Pauly was chewing something slowly, something thick and gummy that flexed his jaws. Watching Thorn without pause. Draped across his shoulders, a python glimmered like black jelly as it oozed between his arms and wrapped its slippery, undulating length around his torso, once, twice. Pauly uncoiled the snake and guided it onto the floor, and the python slid away into the darkness.
Thorn lay still and listened to the man’s soft chewing like a dog working deliberately through his rawhide treat. On the sweetening breeze he smelled the scent of tarnished copper rising from the mangroves, and he could sense the swelling barometric pressure of an approaching storm and hear its faint cannon fire from out at sea.
He glanced over at his son sleeping peacefully two cots away, then lay back and shut his eyes, and as he drifted down a long slope back into sleep, he had a dreamy vision of Pauly’s python cruising out of the tent and into the tall grasses—that giant snake heading off to track the last of the island’s raccoons and mice and nesting birds, then Thorn was watching the knobby back of a monster croc sink beneath a black satin sea, sink and sink into the cold depths that were darker than any grave.
NINETEEN
AT SUNRISE FRANK ROLLED OUT of bed, pulled on his gym shorts, laced up his Brooks running shoes, stretched for a few minutes to get his blood moving, watching the morning TV news.

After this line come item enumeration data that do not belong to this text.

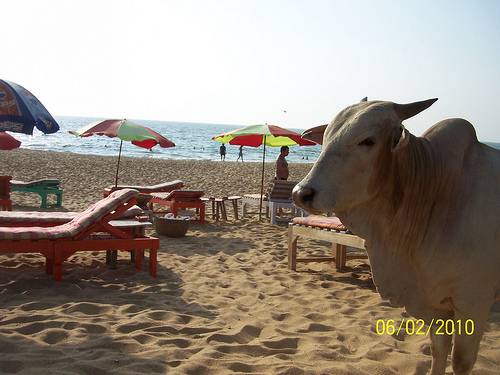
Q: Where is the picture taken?
A: Near a beach.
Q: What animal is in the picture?
A: A bull.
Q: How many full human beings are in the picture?
A: Three.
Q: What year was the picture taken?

All the anchors were hyped about the tropical storms lined up, five of them starting off the coast of Africa and stretching into the Gulf, where Ivan was growing into a Category 4 hurricane. Juanita was next in line. Miami was in her cone, and all the storm guys were revving up their 3-D maps. Kurt was next, then two others farther out that hadn’t earned names yet.
Sheffield switched off the TV. He got much better hurricane info from Matthew White’s e-mail updates. Matt farmed lychee nuts down in Homestead, and as a hobby he forecast hurricanes. Though he had no formal training, Matt’s tracking predictions had a much higher success rate than did those of the TV guys with all their degrees and cool devices, plus Matt did it without a bit of hype.